On 31 January, the General Guidelines of the Tax Agency’s Annual Tax and Customs Control Plan for 2022 were published in the Official State Gazette (BOE), which set out the main lines of action for the prevention and fight against fraud to be carried out by the Tax Administration.
This Tax Control Plan, in addition to reinforcing the actions developed in previous years, incorporates new areas of action. The most relevant new actions are briefly outlined below:
Assistance by AEAT agents at company headquarters
The aim is to reinforce the presence of AEAT agents at company headquarters, focusing on the so-called “nests of companies”, including coworking buildings and places where mail is simply received. The Tax Control Plan also establishes that visits will be made to certain groups of taxpayers by size or sector of activity in order to verify the data declared in situ.
True Ownership Database
As a result of the agreement signed between the State Tax Administration Agency and the General Council of Notaries, the Tax Agency will have access to data relating to the beneficial ownership of entities, among other data. In accordance with the Tax Control Plan, this data will be used to detect the beneficial ownership of opaque companies resident in Spain that own high-end residential real estate assets.
Checks on taxpayers with previous regularisations
The Tax Agency will focus on taxpayers who have been subject to previous regularisations in the past, and will carry out checks on them in order to verify whether a change in behaviour has been consolidated, or whether a tax risk pattern similar to the one that led to the first regularisation is being repeated, both for the taxpayer and for people in his or her family environment.
Verification of Negative Taxable Bases in Corporation Tax (IS)
Continuing with the special verification plan for 2021, companies will be monitored that repeatedly include in their tax returns Negative Taxable Bases (BINs) to be offset and deductions pending application in their corporate income tax returns.

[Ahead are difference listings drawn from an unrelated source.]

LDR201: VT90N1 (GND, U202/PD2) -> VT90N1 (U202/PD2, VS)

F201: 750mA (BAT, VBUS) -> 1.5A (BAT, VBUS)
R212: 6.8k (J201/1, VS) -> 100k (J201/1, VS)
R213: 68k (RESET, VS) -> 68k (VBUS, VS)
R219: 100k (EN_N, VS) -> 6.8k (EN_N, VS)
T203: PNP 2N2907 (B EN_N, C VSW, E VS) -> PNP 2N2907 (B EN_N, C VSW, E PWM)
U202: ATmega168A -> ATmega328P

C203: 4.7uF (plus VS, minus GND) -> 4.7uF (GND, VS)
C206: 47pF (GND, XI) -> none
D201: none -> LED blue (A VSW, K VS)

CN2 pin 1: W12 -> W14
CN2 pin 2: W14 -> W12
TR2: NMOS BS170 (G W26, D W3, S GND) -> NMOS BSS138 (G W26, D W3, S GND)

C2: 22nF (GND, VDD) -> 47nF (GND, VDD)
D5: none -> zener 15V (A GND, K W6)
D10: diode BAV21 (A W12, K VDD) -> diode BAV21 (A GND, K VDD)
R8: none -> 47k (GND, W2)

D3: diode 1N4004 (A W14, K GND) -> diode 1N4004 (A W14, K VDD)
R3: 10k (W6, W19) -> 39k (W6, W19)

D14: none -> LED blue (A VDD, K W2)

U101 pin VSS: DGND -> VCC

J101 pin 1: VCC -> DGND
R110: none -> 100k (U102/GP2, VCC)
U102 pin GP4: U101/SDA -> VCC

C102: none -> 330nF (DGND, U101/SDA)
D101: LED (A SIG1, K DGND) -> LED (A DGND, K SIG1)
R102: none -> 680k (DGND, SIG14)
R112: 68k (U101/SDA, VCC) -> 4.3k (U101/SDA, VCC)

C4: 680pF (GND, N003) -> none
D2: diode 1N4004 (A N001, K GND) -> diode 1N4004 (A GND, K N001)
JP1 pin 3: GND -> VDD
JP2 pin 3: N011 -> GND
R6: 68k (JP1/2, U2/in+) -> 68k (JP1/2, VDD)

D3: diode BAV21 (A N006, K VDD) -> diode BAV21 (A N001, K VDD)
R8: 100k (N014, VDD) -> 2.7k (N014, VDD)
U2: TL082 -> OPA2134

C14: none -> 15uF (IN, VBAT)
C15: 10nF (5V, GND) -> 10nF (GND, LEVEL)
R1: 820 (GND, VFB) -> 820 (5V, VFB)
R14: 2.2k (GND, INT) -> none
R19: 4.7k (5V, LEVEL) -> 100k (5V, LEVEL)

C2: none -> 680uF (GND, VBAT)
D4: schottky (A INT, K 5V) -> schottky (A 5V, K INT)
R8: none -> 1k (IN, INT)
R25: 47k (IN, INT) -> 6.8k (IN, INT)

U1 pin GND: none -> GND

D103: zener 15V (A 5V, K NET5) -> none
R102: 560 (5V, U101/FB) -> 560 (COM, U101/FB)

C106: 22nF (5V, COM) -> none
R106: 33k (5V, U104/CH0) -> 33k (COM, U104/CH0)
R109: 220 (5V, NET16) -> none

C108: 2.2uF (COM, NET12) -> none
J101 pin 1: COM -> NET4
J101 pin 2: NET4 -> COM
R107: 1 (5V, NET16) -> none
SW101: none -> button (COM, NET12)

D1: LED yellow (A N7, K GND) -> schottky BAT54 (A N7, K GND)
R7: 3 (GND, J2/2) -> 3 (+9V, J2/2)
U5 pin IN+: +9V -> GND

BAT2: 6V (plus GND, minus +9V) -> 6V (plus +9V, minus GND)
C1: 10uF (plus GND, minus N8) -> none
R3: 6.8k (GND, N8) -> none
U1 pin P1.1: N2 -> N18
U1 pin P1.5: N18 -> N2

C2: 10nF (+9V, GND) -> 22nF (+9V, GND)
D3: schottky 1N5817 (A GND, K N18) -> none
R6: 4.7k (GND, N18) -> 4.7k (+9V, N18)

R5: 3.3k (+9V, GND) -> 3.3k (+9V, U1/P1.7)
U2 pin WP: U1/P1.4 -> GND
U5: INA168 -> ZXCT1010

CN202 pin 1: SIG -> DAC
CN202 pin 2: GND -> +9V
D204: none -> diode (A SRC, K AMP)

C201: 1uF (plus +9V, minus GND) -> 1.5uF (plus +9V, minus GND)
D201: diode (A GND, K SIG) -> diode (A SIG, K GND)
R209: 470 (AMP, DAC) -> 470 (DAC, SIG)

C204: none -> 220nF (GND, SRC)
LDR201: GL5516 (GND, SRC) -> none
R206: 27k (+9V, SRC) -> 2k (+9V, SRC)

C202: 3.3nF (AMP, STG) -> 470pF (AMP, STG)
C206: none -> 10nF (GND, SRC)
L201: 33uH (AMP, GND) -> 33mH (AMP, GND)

Companies taxed under the special tax consolidation regime in the IS
In particular, those groups of companies that pay IS tax under the special tax consolidation regime with reduced turnover, limited number of companies and in which, in general, there are no intra-group transactions will be reviewed. Emphasis will be placed on checking the compensation of pre-consolidation BINs and the composition of the group, with the intention of excluding those companies that do not meet all the requirements to form part of the group.
The actions aimed at verifying the correct application of the VAT equivalence surcharge system, which began in 2020 and will continue in 2021, will continue, paying special attention to suppliers to verify that they pass on the surcharge. Likewise, from 2022 onwards, the correct compliance with the obligations entailed by the keeping of VAT books in the Immediate Supply of Information (SII) will be verified for affected taxable persons, and VAT taxable persons not affected by the SII will be offered the possibility of voluntarily keeping their books in the AEAT’s electronic headquarters at the time of preparing the quarterly VAT self-assessments.
Verification of large estates
Checks will continue to be carried out on large estates, carrying out joint reviews of individuals and their financial and corporate structures in order to detect personal income tax and corporate income tax contingencies. Therefore, the Tax Control Plan will focus on taxpayers considered as HNWI (“High Net Worth Individuals“) or UHNWI (“Ultra High Net Worth Individuals“).
Tax control relating to foreign tax residence and use of new technologies
Due to the numerous relocations of Spanish tax residents with high purchasing power, the Tax Agency is once again devoting a whole section to the control of effective tax residence abroad, as was the case in the 2021 Tax Control Plan. In accordance with article 9 of Law 35/2006, of 28 November, on Personal Income Tax, a taxpayer will be understood to have his or her habitual residence in Spanish territory when any of the following circumstances apply:
- That the taxpayer spends more than 183 days during the calendar year in Spanish territory, with sporadic absences being counted in this calculation, unless the taxpayer can prove their tax residence in another country.
- That the main core or base of his activities or economic interests, directly or indirectly, is located in Spain.
- It will be presumed that the taxpayer has his habitual residence in Spanish territory when the non-legally separated spouse and his minor children reside in Spain and are dependent on him.
Interposition of companies to channel income of individuals
The focus will also be placed on structures consisting of the interposition of companies to channel the income of individuals and ownership of assets and rights not assigned to economic activities, a common practice in sectors providing professional services, as well as by artists and sportsmen and women.